Unimaginative F1 Coverage

I think that ITV's Formula One coverage in the UK is extremely professional, high in quality and rammed with pundits who know their thing. However, it strikes me that their use of in-race graphics has moved on very little in the last few decades. An opportunity is being missed, by someone, to make the sport more entertaining. By someone, and I'm not terribly well informed about this, I probably mean Bernie Ecclestone's Formula One Management organisation which controls the broadcast rights and, so I'm told, retains a tight grip over the production feed itself.

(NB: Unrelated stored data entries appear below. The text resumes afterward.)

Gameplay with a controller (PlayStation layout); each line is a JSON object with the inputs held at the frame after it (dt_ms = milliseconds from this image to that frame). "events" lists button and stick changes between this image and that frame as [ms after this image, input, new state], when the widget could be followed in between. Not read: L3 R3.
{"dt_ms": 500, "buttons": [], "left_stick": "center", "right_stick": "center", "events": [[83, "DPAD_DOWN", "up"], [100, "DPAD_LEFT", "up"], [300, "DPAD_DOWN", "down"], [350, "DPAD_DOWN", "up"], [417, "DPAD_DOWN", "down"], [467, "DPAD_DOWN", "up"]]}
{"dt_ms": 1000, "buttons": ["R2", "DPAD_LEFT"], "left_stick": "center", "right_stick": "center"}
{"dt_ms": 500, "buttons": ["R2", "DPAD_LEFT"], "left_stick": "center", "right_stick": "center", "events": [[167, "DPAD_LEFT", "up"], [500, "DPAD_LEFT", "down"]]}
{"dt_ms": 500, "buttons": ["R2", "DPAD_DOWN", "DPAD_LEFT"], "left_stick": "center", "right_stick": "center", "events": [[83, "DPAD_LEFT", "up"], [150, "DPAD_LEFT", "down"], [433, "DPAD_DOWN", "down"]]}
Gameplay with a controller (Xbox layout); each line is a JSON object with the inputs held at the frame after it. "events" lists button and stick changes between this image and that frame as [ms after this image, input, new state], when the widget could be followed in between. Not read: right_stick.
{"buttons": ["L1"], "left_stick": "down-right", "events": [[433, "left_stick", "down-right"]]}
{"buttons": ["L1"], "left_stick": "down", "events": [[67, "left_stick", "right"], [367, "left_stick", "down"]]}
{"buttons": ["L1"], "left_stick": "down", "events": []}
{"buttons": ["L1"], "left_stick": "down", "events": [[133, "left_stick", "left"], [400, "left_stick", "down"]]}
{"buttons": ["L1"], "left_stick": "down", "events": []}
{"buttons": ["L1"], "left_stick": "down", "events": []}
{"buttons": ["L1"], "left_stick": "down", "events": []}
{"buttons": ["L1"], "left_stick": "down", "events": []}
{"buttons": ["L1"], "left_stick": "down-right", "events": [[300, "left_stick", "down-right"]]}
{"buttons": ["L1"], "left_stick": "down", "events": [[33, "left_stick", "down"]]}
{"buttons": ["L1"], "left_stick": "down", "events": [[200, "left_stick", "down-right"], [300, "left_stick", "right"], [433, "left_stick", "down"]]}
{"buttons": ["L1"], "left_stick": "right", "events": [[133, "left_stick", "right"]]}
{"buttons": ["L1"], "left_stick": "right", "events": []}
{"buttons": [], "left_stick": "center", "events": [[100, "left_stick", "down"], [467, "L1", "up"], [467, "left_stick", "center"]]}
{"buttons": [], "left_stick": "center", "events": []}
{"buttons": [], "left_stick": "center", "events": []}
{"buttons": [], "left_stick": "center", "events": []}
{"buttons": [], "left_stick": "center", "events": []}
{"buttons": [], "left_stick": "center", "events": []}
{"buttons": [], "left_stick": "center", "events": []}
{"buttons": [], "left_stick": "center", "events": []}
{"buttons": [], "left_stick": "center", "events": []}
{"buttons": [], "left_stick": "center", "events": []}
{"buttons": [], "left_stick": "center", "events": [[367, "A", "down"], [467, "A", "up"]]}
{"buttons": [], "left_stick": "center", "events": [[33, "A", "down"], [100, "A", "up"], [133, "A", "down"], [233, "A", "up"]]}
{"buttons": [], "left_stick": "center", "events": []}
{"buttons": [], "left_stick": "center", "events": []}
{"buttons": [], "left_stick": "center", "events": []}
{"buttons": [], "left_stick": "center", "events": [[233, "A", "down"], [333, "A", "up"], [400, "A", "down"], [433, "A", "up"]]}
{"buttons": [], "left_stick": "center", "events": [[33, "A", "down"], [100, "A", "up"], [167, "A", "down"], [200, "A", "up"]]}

Just watch the World Rally Championship and you start to realise how much more understandable and exciting the appropriate use of production technology can be to a sport. Formula 1 has increasingly become a sport of tyre and fuelling strategy and this often means that the competition for a position at the end of the race is between two cars who are not racing head to head for the other 50 laps. With a little imagination it would be fantastic to play out this race.

Last weekend Raikkonen came from being nowhere in the coverage before I stepped into the shower, to 3rd place on my exit from the shower. Why could his progress not be tracked as a sub plot to the big story nearer the beginning? Today in Malaysia, even the commentators were unsure as to where Button was as Alonso exited the pit to take 2nd place. In the event there was no buzz around a few critical seconds of the weekend. If the experts haven't a clue, how are punters expected to know?

Come to think of it, Murray Walker used to bring these tussles alive supplemented by a graphic to indicate the growing or decreasing gap between two cars- I've seen little of that of late. In a time of interactive TV, open standards and the web, the boffins should be a hotbed of ideas. There is no reason why an ounce of the technology effort going into the teams can't be directed into bringing these visualisations to the audience.

Well, actually I guess there are reasons. Politics. It would seem that the revs, gear, throttle, brake and speed indicator has been the full extent of their imagination to date. Come on F1. Think laterally.